Caleb Martin

Period 4

April 18, 2013

Chapter 7

"War, war never changes." These words could not have held truer despite the fact that humanity had nearly been decimated by an apocalypse. War today looked like war in the Old World. In tattered rags and bearing decrepit pre-war weapons, our Texas soldiers marched to the slaughter that awaited them in Longview and dammit I had never considered suicide harder than I did that day. It all started going downhill when our convoy of pre-war armored cars was hit by a Confederate roadside bomb hastily built using a pressure cooker, some nails, and a bit of fireworks along I-20. My battalion made camp there for the night to bury the dead. I couldn't help but cry at the sight of the fourteen charred and disfigured bodies of good Texas Union troops getting tossed into a giant pit.

The dinner rations were terrible and I now know why. As new Secretary of Defense I had access to certain information about the inner workings of our "fine" nation. I looked through my mission file for miscellaneous info and found some things that were pretty interesting. Apparently the rations, which were mostly bread, are all composed of sixty-percent sawdust as to give the food 'bulk'. It was based on World War Two research abandoned in a filing cabinet at an old office building. I pitied the soldiers as they ate and almost thought about telling them about the wood they were eating but I figured that doing so might anger them and I needed them as loyal as possible before the battle. We all slept well that night.

When we got up the next morning we all piled in to the few remaining armored cars and set off along Interstate 20. We would soon be approaching the small city of Canton, Texas which was the last known town to still be held by the Union east of Dallas. The plan was to spend a few days in Canton to resupply before we tried to retake nearby Tyler, Texas. Plans were made to go wrong through. As we were approaching a bridge near the city we were stopped by a new checkpoint along I-20. I told them our intentions but they said the Interstate east of here was on lockdown. I became suspicious and asked to see their supervisor and me reply was a gun to the head. They were Confederate guards posing as Union officers. I told the lead convoy driver to gun the throttle and he barreled through the checkpoint. Everything for the next five minutes was a blur and all I can remember is fire and falling. When I regained consciousness I looked up and saw that the bridge was nothing but a smoldering, twisted heap of metal and concrete. I frantically looked around saw that all the convoy vehicles were on the bottom of what seemed to a canyon. The bridge had been blown up and half of my battalion was either dead or missing. The unfortunate survivors would be forced to walk nearly forty miles with only the supplies scavenged from the convoy.

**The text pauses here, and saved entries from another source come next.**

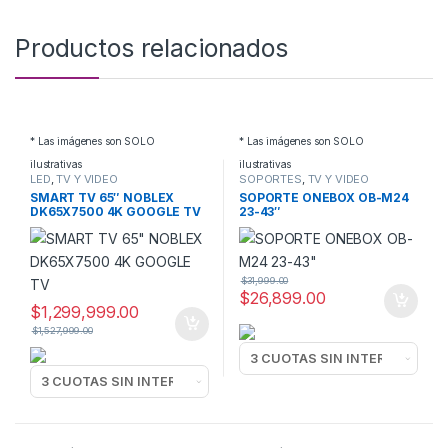
Productos relacionados
* Las imágenes son SOLO
* Las imágenes son SOLO
ilustrativas
ilustrativas
LED
,
TV Y VIDEO
SOPORTES
,
TV Y VIDEO
SMART TV 65″ NOBLEX
SOPORTE ONEBOX OB-M24
DK65X7500 4K GOOGLE TV
23-43″
$
31,999.00
$
26,899.00
$
1,299,999.00
$
1,527,999.00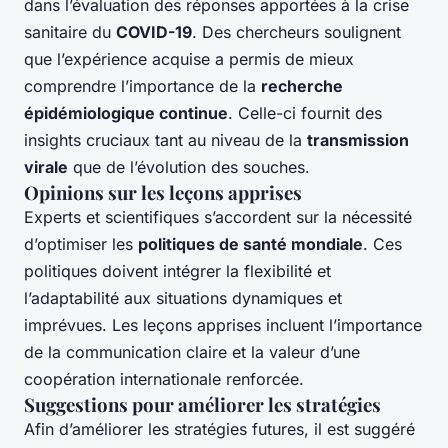
dans l’évaluation des réponses apportées à la crise
sanitaire du
COVID-19
. Des chercheurs soulignent
que l’expérience acquise a permis de mieux
comprendre l’importance de la
recherche
épidémiologique continue
. Celle-ci fournit des
insights cruciaux tant au niveau de la
transmission
virale
que de l’évolution des souches.
Opinions sur les leçons apprises
Experts et scientifiques s’accordent sur la nécessité
d’optimiser les
politiques de santé mondiale
. Ces
politiques doivent intégrer la flexibilité et
l’adaptabilité aux situations dynamiques et
imprévues. Les leçons apprises incluent l’importance
de la communication claire et la valeur d’une
coopération internationale renforcée.
Suggestions pour améliorer les stratégies
Afin d’améliorer les stratégies futures, il est suggéré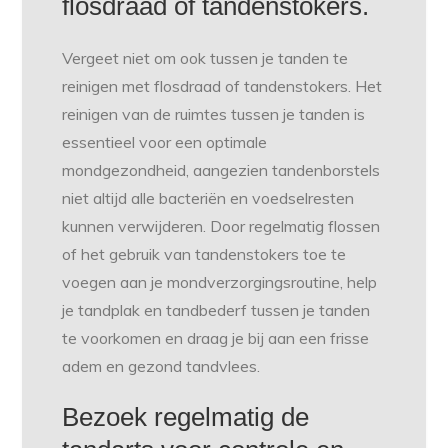
flosdraad of tandenstokers.
Vergeet niet om ook tussen je tanden te
reinigen met flosdraad of tandenstokers. Het
reinigen van de ruimtes tussen je tanden is
essentieel voor een optimale
mondgezondheid, aangezien tandenborstels
niet altijd alle bacteriën en voedselresten
kunnen verwijderen. Door regelmatig flossen
of het gebruik van tandenstokers toe te
voegen aan je mondverzorgingsroutine, help
je tandplak en tandbederf tussen je tanden
te voorkomen en draag je bij aan een frisse
adem en gezond tandvlees.
Bezoek regelmatig de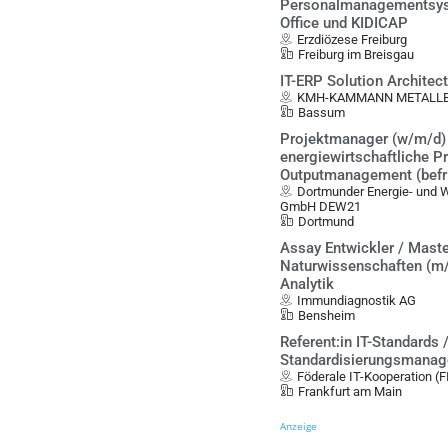
Personalmanagementsys
Office und KIDICAP
Erzdiözese Freiburg
Freiburg im Breisgau
IT-ERP Solution Architec
KMH-KAMMANN METALLBA
Bassum
Projektmanager (w/m/d)
energiewirtschaftliche 
Outputmanagement (befris
Dortmunder Energie- und 
GmbH DEW21
Dortmund
Assay Entwickler / Mast
Naturwissenschaften (m/
Analytik
Immundiagnostik AG
Bensheim
Referent:in IT-Standards 
Standardisierungsmana
Föderale IT-Kooperation (
Frankfurt am Main
Anzeige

This began the march. It began to remind me of the Bataan Death March which I had read about in text books as a child in pre-war schooling. It became more miserable as we marched further on. The terrain became less and less of the favorable desert expanse and more and more of a humid and swampy bog. The heat was unbearable and most of us weren't prepared for such a hike. We went a little over ten miles per day and in two days we found ourselves in Canton. The town was a complete wreck. It appeared that the Confederates had ransacked the place and were in the process of turning it into a fortress. Charred buildings and dead bodies laid scattered across the town. With their fortress unfinished perhaps the Confederates fled upon hearing word of our arrival because all but one dead Confederate weren't there. We made camp in Canton for two days to get some much needed rest.

My men and I left to liberate Tyler from the Confederates with four abandoned trucks but we remained alert as we were now in Confederate territory. All was good until we were about 20 miles outside of Tyler and our battalion's Geiger counter started ticking off the charts. We stopped and looked for a source when my binoculars spotted something disturbing. On the horizon a makeshift launch pad could be made out and it had what appeared to be a primitive rocket that was maybe 15 or 20 feet tall. It resembled a missile and it was a nuclear one. While nowhere near the destructive power and technical complexity of their pre-war counterparts that divided the New World from the Old World, their nuke appeared to be constructed from a bunch of garbage cans filled with irradiated waste.

It didn't matter where the Confederates were planning to launch their nuke, the Texas Union couldn't afford to lose any one of its communities. This only accelerated our need to retake Longview and push the horde of Confederates back across our borders. Even if we failed I would make sure to use this nuke to take more than a few Confederates with me to hell.